The Pakistan Super League (PSL) expanded its footprint on Thursday, introducing two new franchises and taking the league from six to eight teams. The new additions bring fresh excitement to the T20 tournament, which has grown in popularity across the cricketing world.
The auction saw a US-based aviation and healthcare conglomerate, FKS Group, secure the Hyderabad franchise for $6.2 million (around INR 55.57 crore). Meanwhile, OZ Developers, a real estate consortium, won the bid for the Sialkot franchise at $6.55 million (approximately INR 58.38 crore). Combined, the two teams were sold for $12.75 million (INR 114 crore), marking a significant investment in Pakistan’s premier T20 league.

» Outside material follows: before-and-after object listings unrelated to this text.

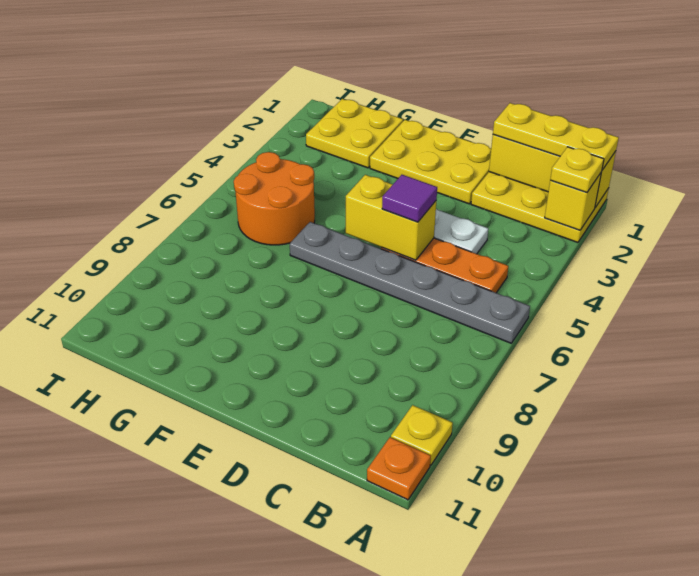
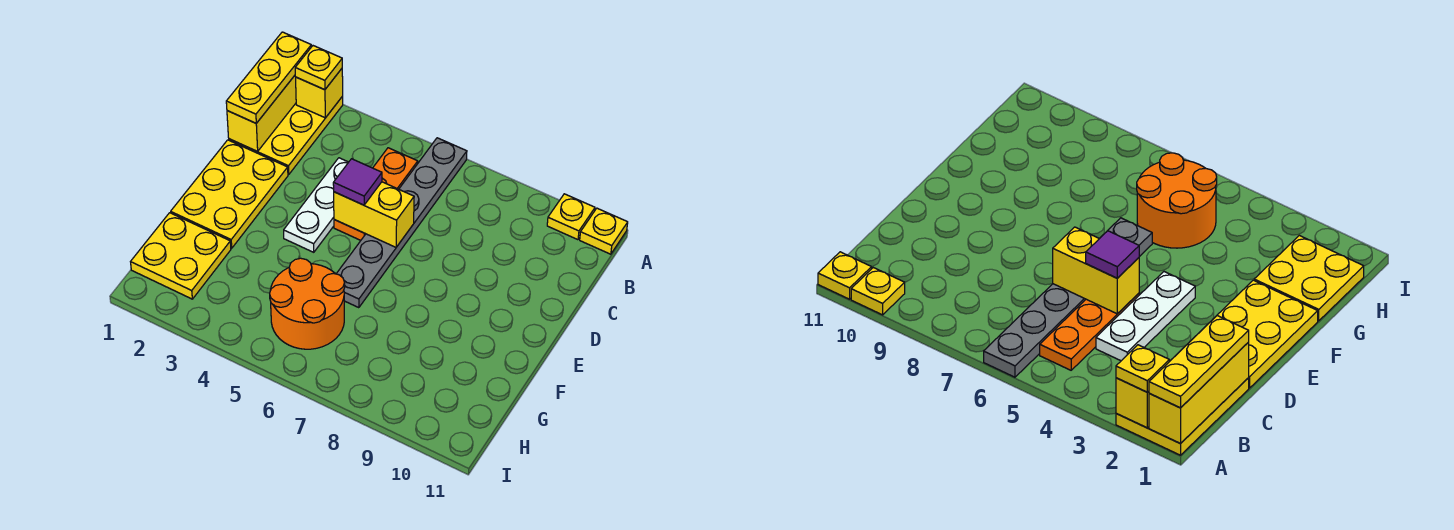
orange 1x1 plate [367,437,431,500] -> yellow 1x1 plate [580,208,628,254]
yellow 1x2 brick [345,175,436,260] -> yellow 1x2 brick turned to [334,182,414,247]

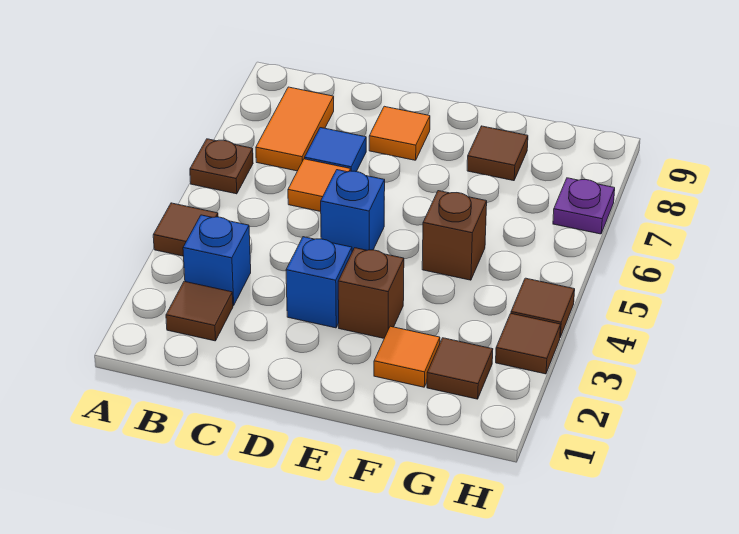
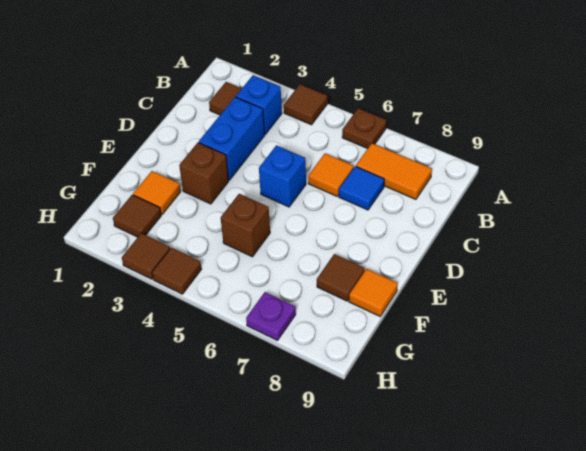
blue 1x1 brick [286,237,352,328] -> blue 1x2 brick [199,97,265,180]
orange 1x1 tile [369,106,430,160] -> orange 1x1 tile moved to [349,269,398,316]

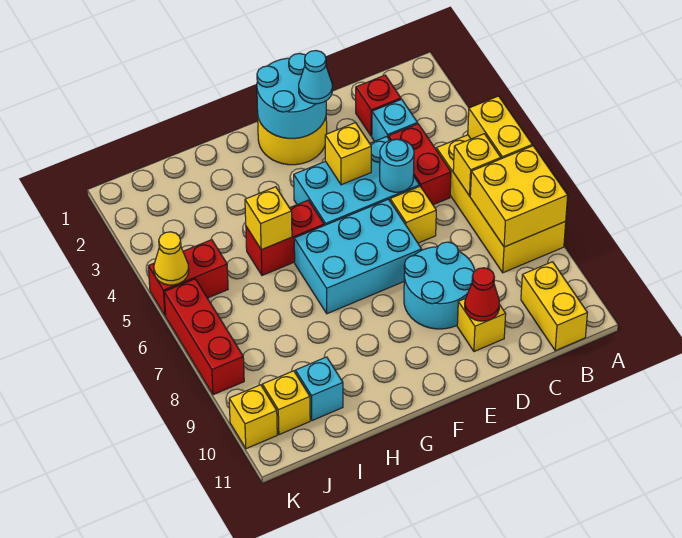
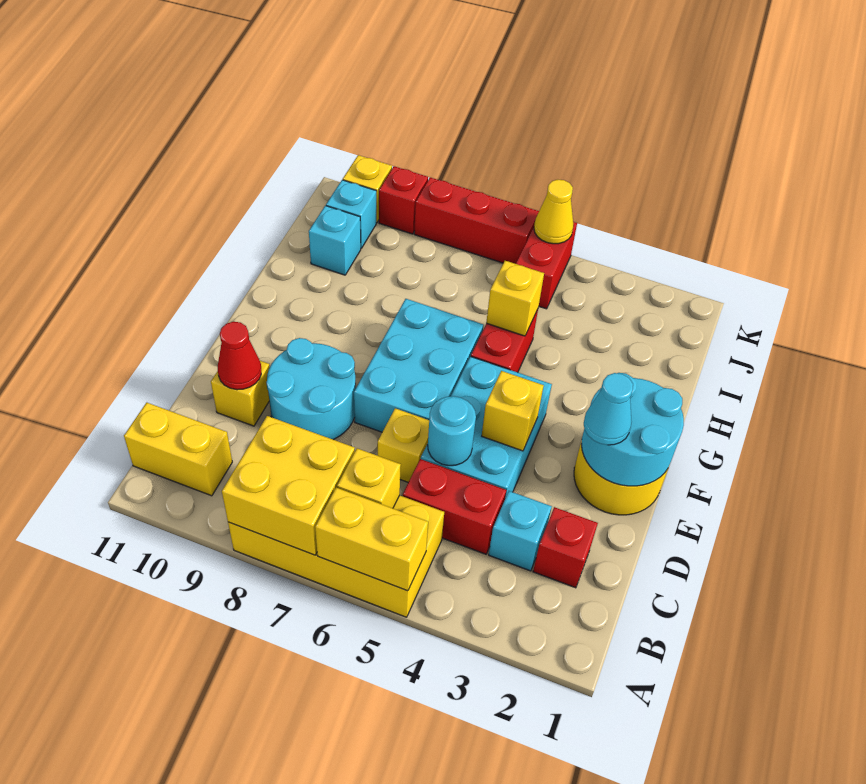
yellow 1x1 brick [262,371,310,435] -> cyan 1x1 brick [326,180,376,248]
none -> red 1x1 brick [379,166,428,234]

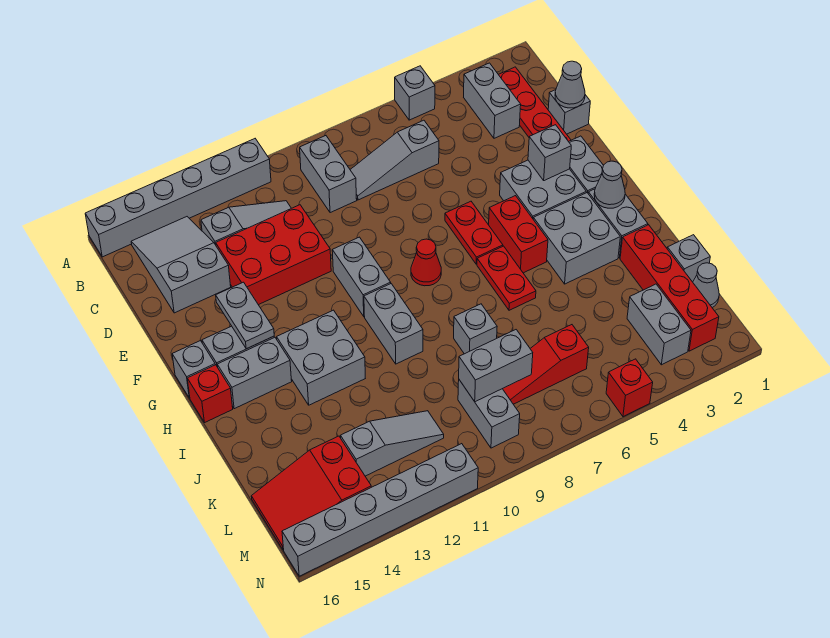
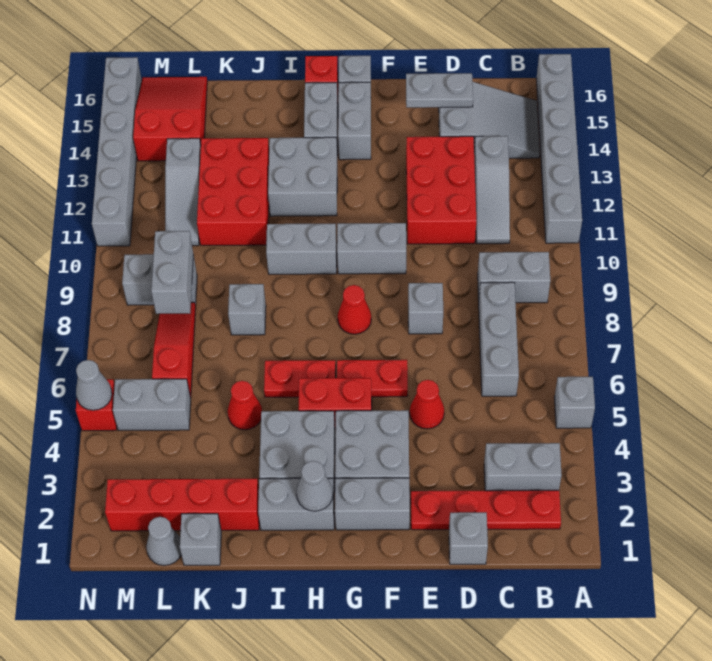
grey 1x3 slope [350,120,439,200] -> grey 1x3 brick [479,282,519,396]
grey 1x1 cone [555,61,585,108] -> grey 1x1 cone moved to [76,360,112,410]
none -> red 1x1 cone [410,380,444,429]
grey 1x1 brick [528,125,571,181] -> grey 1x1 brick moved to [408,283,443,334]
grey 1x2 plate [216,282,274,349] -> grey 1x2 plate moved to [406,73,473,108]
none -> red 1x1 cone [228,381,262,430]
none -> red 2x3 brick [197,138,269,245]
grey 1x2 brick [627,284,691,365] -> grey 1x2 brick moved to [113,379,191,430]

Interestingly, the Hyderabad franchise’s price closely mirrors the combined IPL salaries of India stars Shreyas Iyer (Rs 26.75 crore) and Rishabh Pant (Rs 27 crore). Together, the two players earned Rs 53.75 crore, just slightly less than the Hyderabad team’s $6.2 million valuation. In comparison, the total cost of the two new PSL teams is still lower than the top nine IPL player salaries in 2026, which totaled Rs 118 crore.
The new franchises are expected to play a major role in the upcoming PSL season, set to kick off on March 26. Multan Sultans will continue under Pakistan Cricket Board management until the league concludes in April, after which they will go up for sale.

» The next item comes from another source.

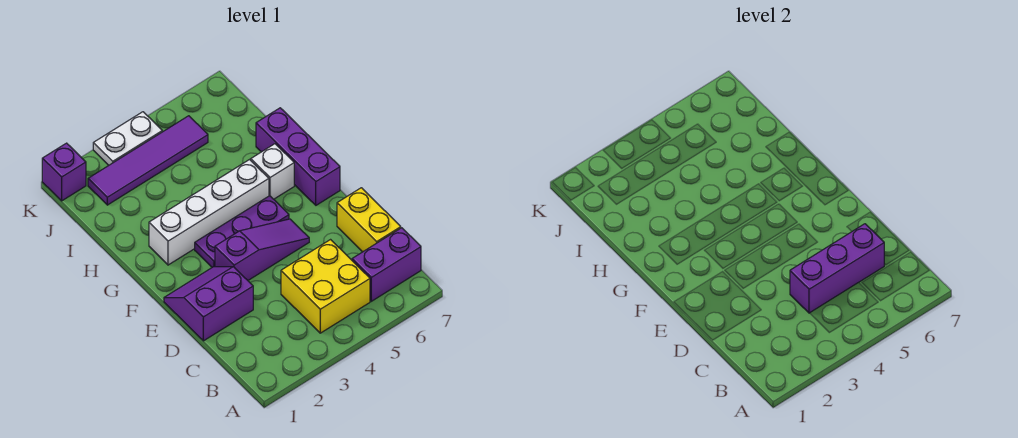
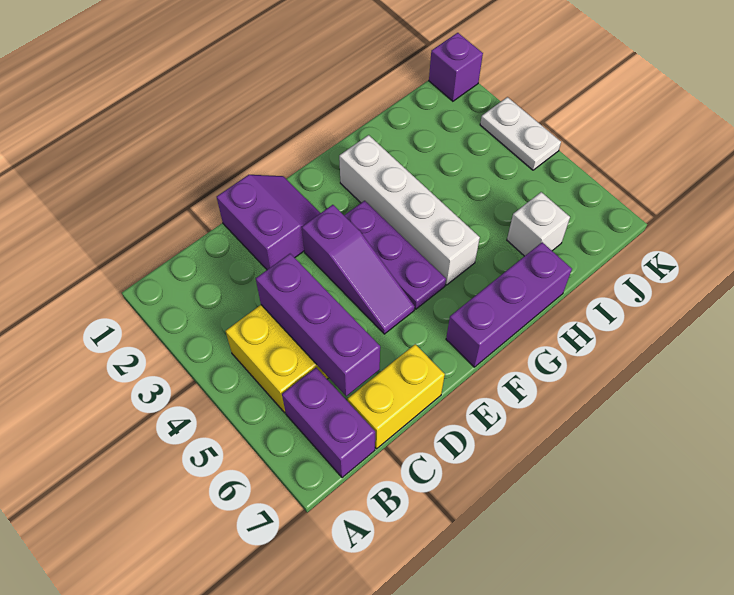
white 1x1 brick [251,144,294,199] -> white 1x1 brick moved to [507,192,570,256]
purple 1x4 tile [88,116,208,205] -> none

Ali Tareen, the former owner of Multan Sultans, withdrew from bidding at the last moment despite being eligible, citing his preference for South Punjab. “South Punjab is where my heart is,” Tareen tweeted before the auction.
The expansion reflects PSL’s ambitions to grow the league commercially while increasing competition and fan engagement. Fans will now have more teams, players, and thrilling T20 action to look forward to this season.